Последняя командировка - страница 15

стр.

— Да. Потому что я из десятилетки, а она только шесть классов кончила.

Они стояли в тамбуре у окна. Лиза вполголоса рассказывала, как она сдавала в медицинский и недобрала очков.

— Я очень расстроилась вначале, а потом… — Она грустно улыбнулась: — Оказалось, что это только полгоря. Есть несчастья и похуже… Пойду к себе. Спасибо.

— За что же?

— Да так…

* * *

В купе к Дмитрию Николаевичу села новая пассажирка — беременная женщина с девочкой лет шести.

Дмитрий Николаевич видел в окошко, как Лиза помогала ей взобраться на высокие ступеньки. Ему понравилось, что Лиза догадалась это сделать. Девочка тонкими, как прутики, ручонками подталкивала мать сзади.

Пассажирка вошла в купе, Лиза несла ее чемодан. Девушка по-детски была горда возможностью кому-то покровительствовать. Было тут и девичье любопытство к женщине, которая готовилась стать матерью.

Соседка пробормотала, наклонившись к уху Дмитрия Николаевича:

— Экая дура однако. Мотаться на девятом месяце по поездам, да еще с девчонкой!

Дмитрий Николаевич пожал плечами. Он уступил беременной нижнюю полку и помог ей расположиться. Девочка называла его «дядей», заглядывала ему в лицо и все время болтала. Дмитрий Николаевич односложно отвечал на ее вопросы. Он не умел разговаривать с детьми. Приноравливаться к ее наивности, казавшейся ему искусственной, было неловко, а говорить с ней как со взрослой — нелепо. Мать, напротив, оказалась неразговорчива. Она как должное приняла помощь Дмитрия Николаевича и не останавливала назойливую болтовню дочери, вовсе не обращая на девочку внимания. Как только постель была устроена, она легла и закрыла глаза. Лицо ее было бледным, веки немного отекшими, под глазами лежали тени. Она тотчас заснула, тяжело дыша и слегка приоткрыв рот с крупными желтоватыми зубами. Ей было, пожалуй, не меньше тридцати, и она казалась нездоровой — должно быть, тяжело носила ребенка. И казалось также, что ей нет дела до окружающих, и она ничего не замечает, погруженная в себя или, может быть, апатичная от утомившей ее ноши.

Девочка, напротив, была чрезмерно подвижной. Ее звали Надей. Разочаровавшись в Дмитрии Николаевиче, она более к нему не обращалась. Лишь изредка он ловил на себе ее по-женски обиженный и негодующий взгляд, который она тотчас отводила с деланным равнодушием. Она была хорошенькая и балованная, но не из тех, кому во всем потакают дома, а скорее из «беспризорных», над которыми родители потеряли власть и которых избаловала улица, соседи, знакомые; которые живут независимо и знают много больше, чем им полагается. Впрочем, именно из таких часто вырастают незаурядные люди.

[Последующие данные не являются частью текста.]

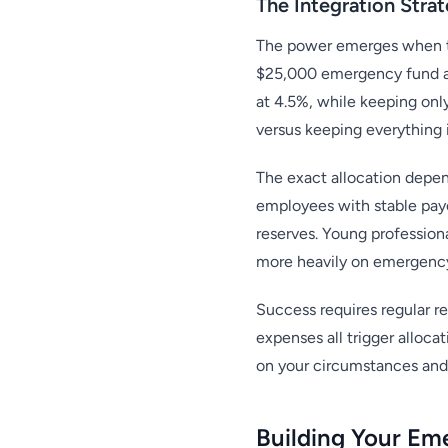
The Integration Stra
The power emerges when the
$25,000 emergency fund at
at 4.5%, while keeping onl
versus keeping everything i
The exact allocation depen
employees with stable payc
reserves. Young professiona
more heavily on emergency
Success requires regular re
expenses all trigger alloc
on your circumstances and 
Building Your Em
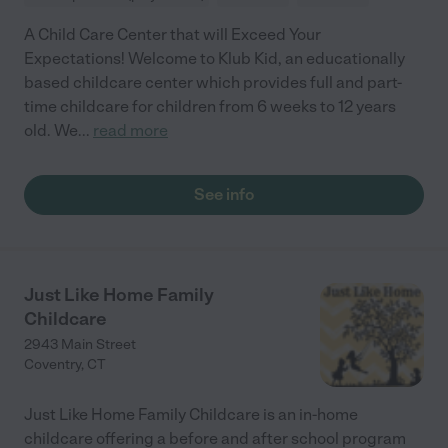
A Child Care Center that will Exceed Your
Expectations! Welcome to Klub Kid, an educationally
based childcare center which provides full and part-
time childcare for children from 6 weeks to 12 years
old. We
...
read more
See info
Just Like Home Family
Childcare
2943 Main Street
Coventry
,
CT
Just Like Home Family Childcare is an in-home
childcare offering a before and after school program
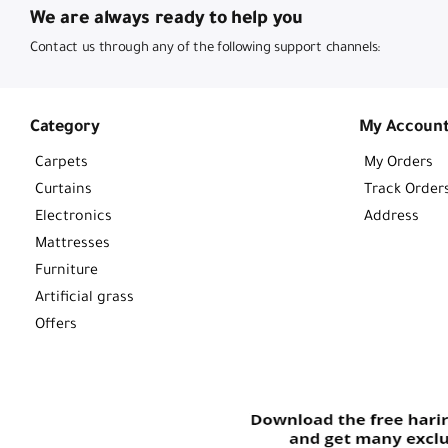
We are always ready to help you
Contact us through any of the following support channels:
Category
My Accoun
Carpets
My Orders
Curtains
Track Order
Electronics
Address
Mattresses
Furniture
Artificial grass
Offers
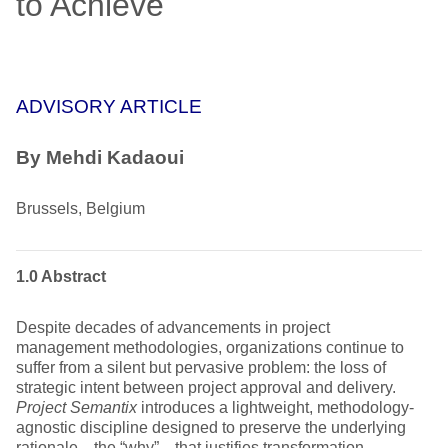
to Achieve
ADVISORY ARTICLE
By
Mehdi Kadaoui
Brussels, Belgium
1.0 Abstract
Despite decades of advancements in project
management methodologies, organizations continue to
suffer from a silent but pervasive problem: the loss of
strategic intent between project approval and delivery.
Project Semantix
introduces a lightweight, methodology-
agnostic discipline designed to preserve the underlying
rationale—the “why”—that justifies transformation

Пока мать спала, Надя успела рассказать старичкам: фамилия их Долгих, они едут «родить ребенка» к бабушке, в Иркутск, куда должен приехать из командировки и папа.

— Он где-то в этих краях, в Сибири, — небрежно добавила девочка.

Дмитрий Николаевич усмехнулся, но как только Надя обратила к нему свои светлые и слишком смелые для ребенка глаза: «Ага, и вы наконец смеетесь», — он сделал строгое лицо и отвернулся, чтобы ей и в голову не пришло, будто он оценил ее забавные ужимки и интонации.

— Если мы не просчитались, — говорила Надя, — ребенок должен родиться не раньше декабря. Мы думаем, что успеем.

— А ты все знаешь, — Вова погрозил ей пальцем.

— Как же мне не знать, когда мы с мамой только о ребенке и говорим с тех пор, как она в отпуске.

Женщина открыла темные глаза и без улыбки взглянула на дочь.

Выражение ее лица почему-то напомнило Дмитрию Николаевичу лошадь, которую в сорок первом году под ним застрелили.

— Вы меня извините, пожалуйста, но девочка уж очень бойка, — заметила Елена Васильевна (Ляля) и с упреком взглянула на мать Нади.

— Вы считаете, что это плохо? — обиделась Надя и отвернулась к окну, — круг ее собеседников становился все уже. Теперь один Вова забавлялся ее болтовней.

— Оставь нас в покое, матушка, — сказал он жене. — Она молодец, далеко пойдет. Ты далеко пойдешь?

— Конечно, — сказала Надя. — А вы?

— Я тоже, насколько это возможно, — ответил Вова.

— Неужели ей только шесть лет? — удивилась Елена Васильевна. — Я бы дала ей восемь.